# Come Dine With Me



## ☼♥ Minxy ♥☼ © (Jan 13, 2005)

....am I the only one who really enjoys this...come on, sure I'm not alone !

I even sky+ it so I don't miss any   I think the guy who does the voiceover/narrative is very amusing....love a bit of sarcasm  

Not sure I'd ever want to go on it though !  Does anyone else watch it........in fact, has anyone ever been on it ?

N xx


----------



## brownowl23 (Jan 3, 2006)

I love come dine with me and I would loveto be on it.


----------



## Stars* (Sep 27, 2007)

I love CDWM!!

I applied to go on it, go through to the finals, but that was it, the new series came on and i have to say Im welll better cooks than what they were!!! 

Lisa xx


----------



## weeza82 (Dec 14, 2007)

OMGosh, I love COme Dine with Me sooooooo much! (Although wasn't keen when they changed the format to 4 participants in a 1 hour show    ) but I love the daily half hour version! 
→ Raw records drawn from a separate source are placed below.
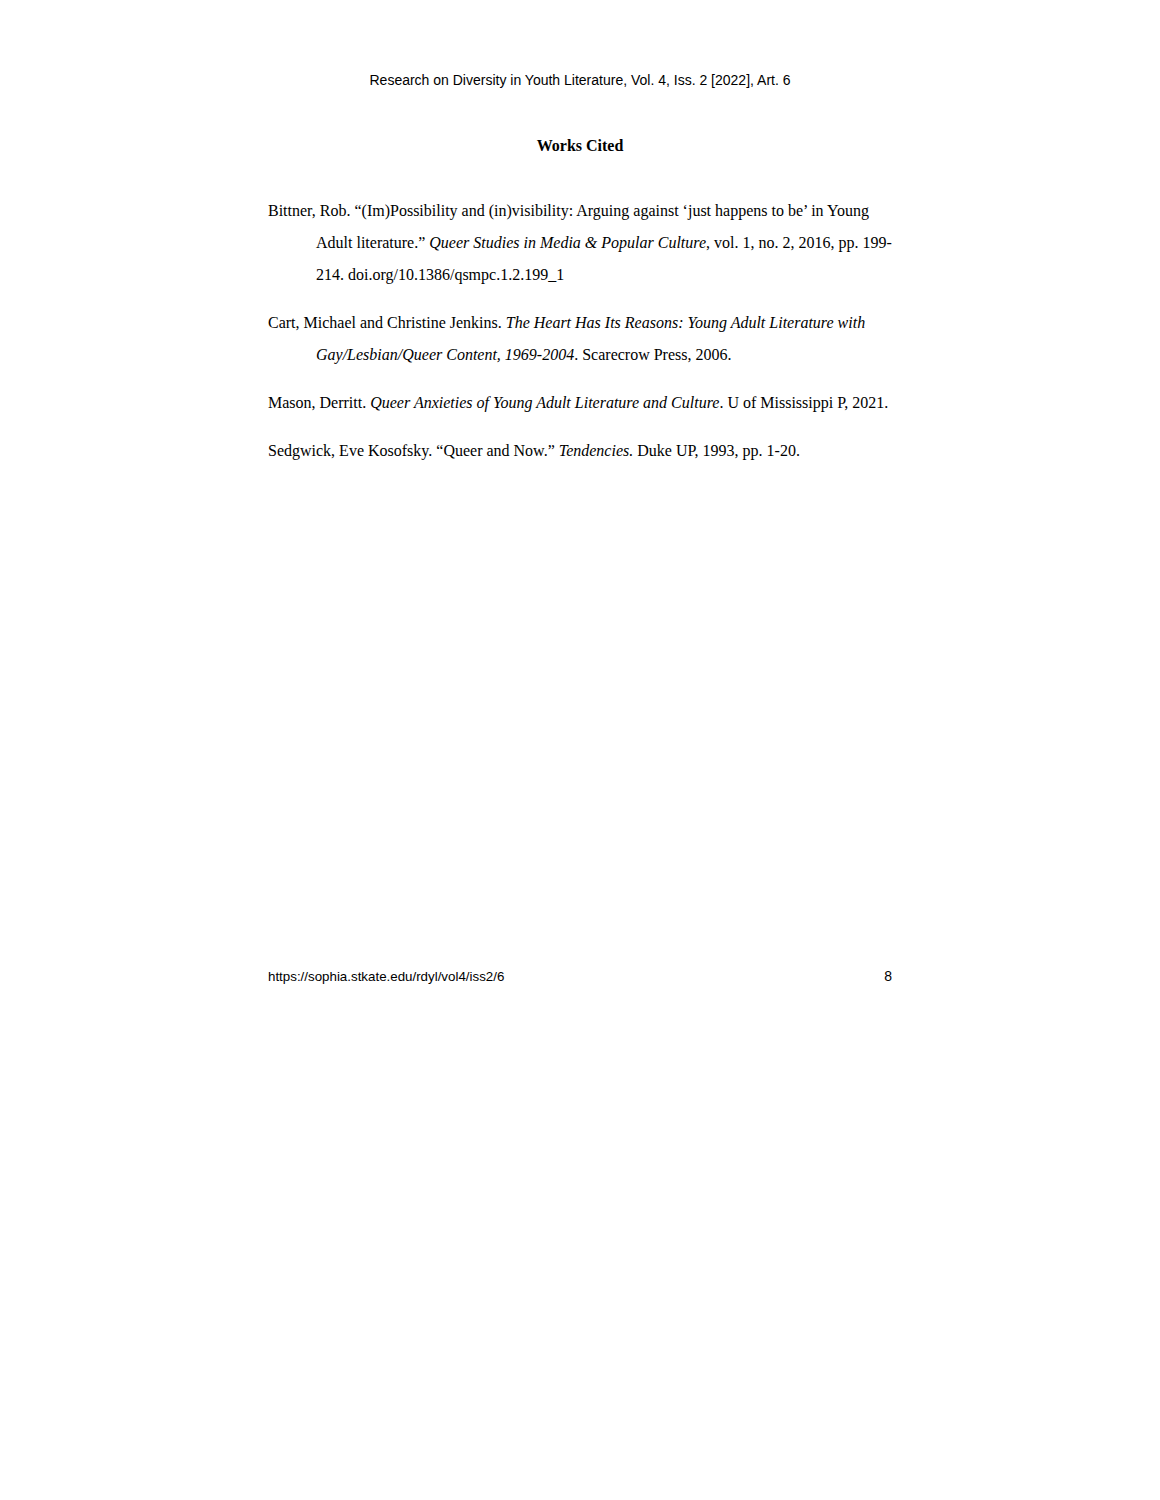Research on Diversity in Youth Literature, Vol. 4, Iss. 2 [2022], Art. 6
Works Cited
Bittner, Rob. “(Im)Possibility and (in)visibility: Arguing against ‘just happens to be’ in Young Adult literature.” Queer Studies in Media & Popular Culture, vol. 1, no. 2, 2016, pp. 199-214. doi.org/10.1386/qsmpc.1.2.199_1
Cart, Michael and Christine Jenkins. The Heart Has Its Reasons: Young Adult Literature with Gay/Lesbian/Queer Content, 1969-2004. Scarecrow Press, 2006.
Mason, Derritt. Queer Anxieties of Young Adult Literature and Culture. U of Mississippi P, 2021.
Sedgwick, Eve Kosofsky. “Queer and Now.” Tendencies. Duke UP, 1993, pp. 1-20.
https://sophia.stkate.edu/rdyl/vol4/iss2/6 8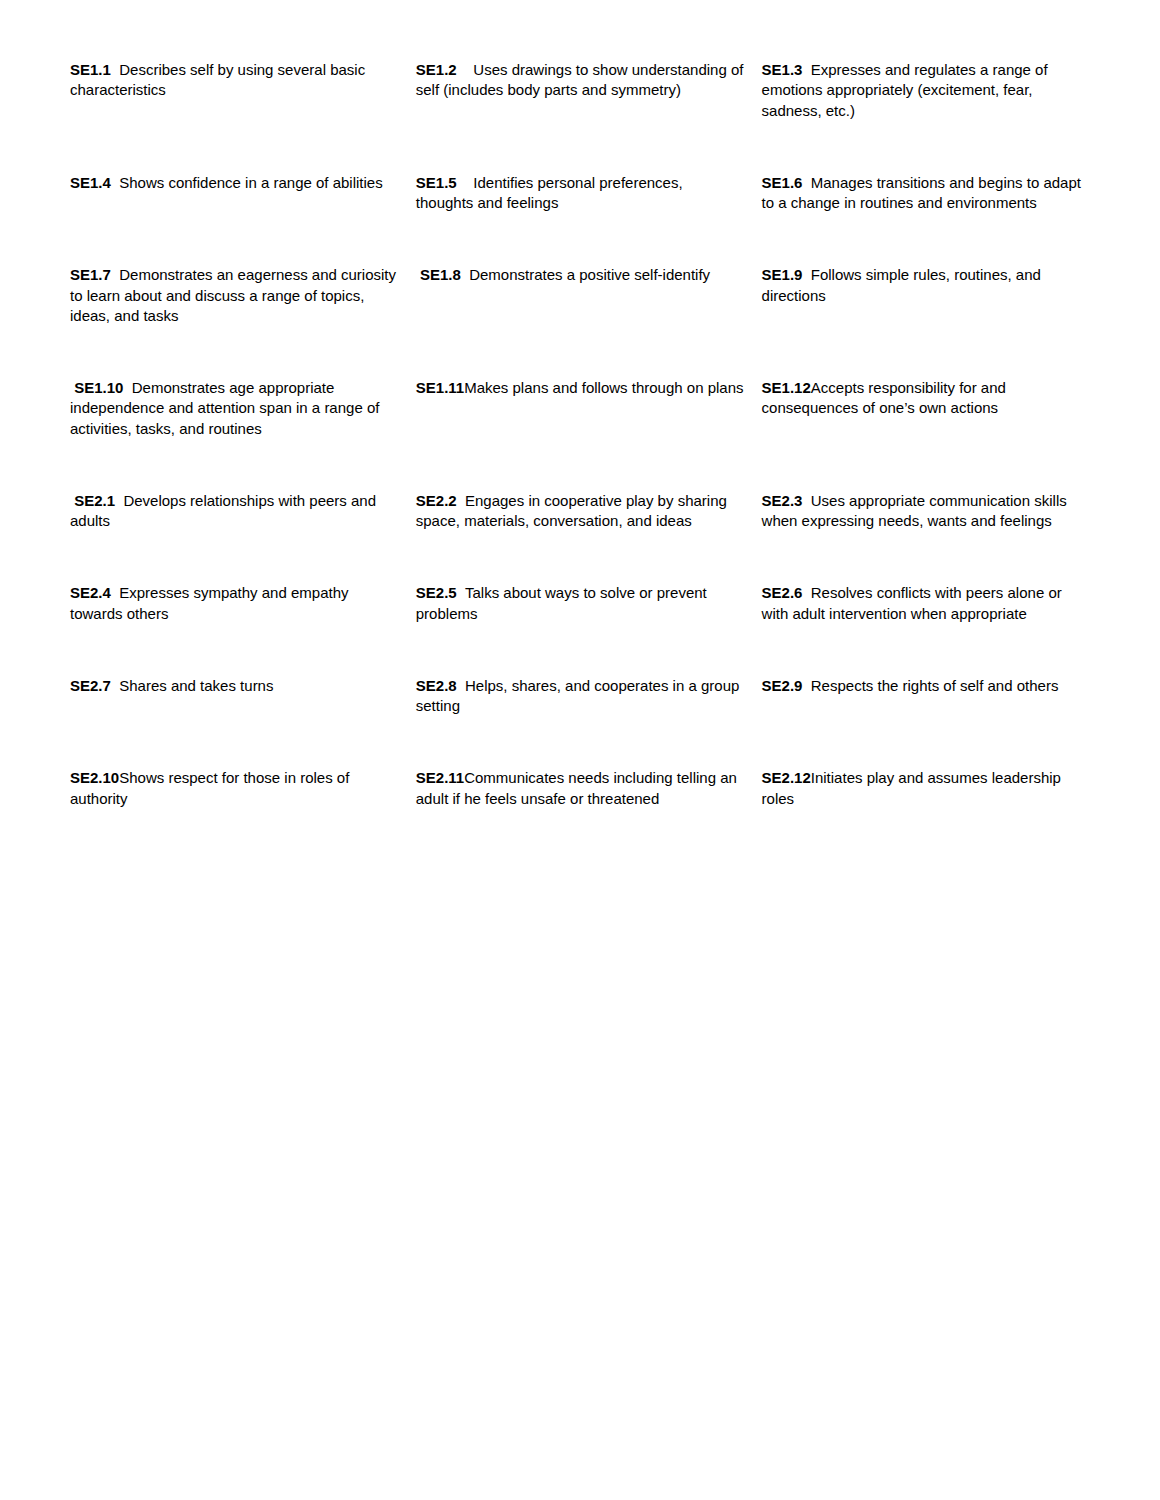| SE1.1 Describes self by using several basic characteristics | SE1.2 Uses drawings to show understanding of self (includes body parts and symmetry) | SE1.3 Expresses and regulates a range of emotions appropriately (excitement, fear, sadness, etc.) |
| SE1.4 Shows confidence in a range of abilities | SE1.5 Identifies personal preferences, thoughts and feelings | SE1.6 Manages transitions and begins to adapt to a change in routines and environments |
| SE1.7 Demonstrates an eagerness and curiosity to learn about and discuss a range of topics, ideas, and tasks | SE1.8 Demonstrates a positive self-identify | SE1.9 Follows simple rules, routines, and directions |
| SE1.10 Demonstrates age appropriate independence and attention span in a range of activities, tasks, and routines | SE1.11 Makes plans and follows through on plans | SE1.12 Accepts responsibility for and consequences of one’s own actions |
| SE2.1 Develops relationships with peers and adults | SE2.2 Engages in cooperative play by sharing space, materials, conversation, and ideas | SE2.3 Uses appropriate communication skills when expressing needs, wants and feelings |
| SE2.4 Expresses sympathy and empathy towards others | SE2.5 Talks about ways to solve or prevent problems | SE2.6 Resolves conflicts with peers alone or with adult intervention when appropriate |
| SE2.7 Shares and takes turns | SE2.8 Helps, shares, and cooperates in a group setting | SE2.9 Respects the rights of self and others |
| SE2.10 Shows respect for those in roles of authority | SE2.11 Communicates needs including telling an adult if he feels unsafe or threatened | SE2.12 Initiates play and assumes leadership roles |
I am always planning my menus for it, but would I actually go on it? No way Nelly


----------



## ♥MillyMax♥ (Nov 21, 2005)

Oh I love this prog, missed it so much whilst living in Geneva too as we culdn't get channel 4!  And although I'm a pretty confident cook don't think I'd like to take part  

Did anyone see the recent celeb one Was really funny especially Peter Stringfellow  

Jx


----------



## Siobhan1 (Jun 24, 2004)

x Jennie x said:


> Oh I love this prog, missed it so much whilst living in Geneva too as we culdn't get channel 4! And although I'm a pretty confident cook don't think I'd like to take part
> 
> Did anyone see the recent celeb one Was really funny especially Peter Stringfellow
> 
> Jx


& Lee from Blue pronouncing the 'TH' in thyme. The narrator guy really made me laugh then!


----------



## wouldloveababycat (Mar 21, 2004)

I love it too shame its not on later cos its so funny..I love the commentary   and there is always one who is a complete character and either falls asleep or does something equally daft or is a complete ***** ..Love it !!

Cat x


----------



## Shabba (Nov 18, 2006)

I like it when someone gets a bit drunk on the wine, and then sits in the taxi giving the scores   there was a bloke on not long ago who made me laugh, i dont think he cared less about what he was eating   just having a drink !


----------



## ☼♥ Minxy ♥☼ © (Jan 13, 2005)

Glad to see I'm not the only one who loves it ! 

Don't tell me about the celeb one from other night (with Peter Stringfellow and Lee whatever his name is)....I've sky +'d it and have yet to watch it !

oooo, if I'd had that Asian woman who turned her nose up at everything and didn't even try to join in the conversation I would've said something to her....just thought she was so rude...I mean, why go on something like that if you don't even wanna try and get on with the others ?!  I'm so glad that she had joint 1st and didn't win it out right.....

....and yep, the woman who scored low so she could "win" and they told her she had to re-do all her marks  

There's certainly some characters on there.


----------



## Shabba (Nov 18, 2006)

I saw the Asian woman too, how many bangles did she have    
Everything she cooked was hot hot hot !!!! How annoying when you cook for someone and they dont even pretend to eat some of it


----------



## reikilisa (Jun 14, 2005)

I LOVE this programme!!  refer the ones where the do a whole week with one person a night than the hour ones but that commentator  makes the programme for me.....he just rips the wotsit out of them.....so funny    

My favourite one was when of the women wouldn't let on of her guests in cos she was early!!!  it was freezing cold and she just shut the door in her face and said "your too early" How rude was she!     and the other one was when the girl scored everyone low to win and had to re do her scores   

I would never ever go on it though


----------



## sallyanne1 (Oct 23, 2006)

Oh i love that program. Maybe we should have our own version    Although i dont like the idea of someone going through my knicker draw  

I watch it on more 4 as well on sunday  

sally


----------



## Damelottie (Jul 26, 2005)

The Celebrity One WAS funny


----------



## ☼♥ Minxy ♥☼ © (Jan 13, 2005)

LadyLottie said:


> The Celebrity One WAS funny


Shhhhhh.....I'm planning on watching later tonight after I get back from osteopath and before DP gets back from watching footie !


----------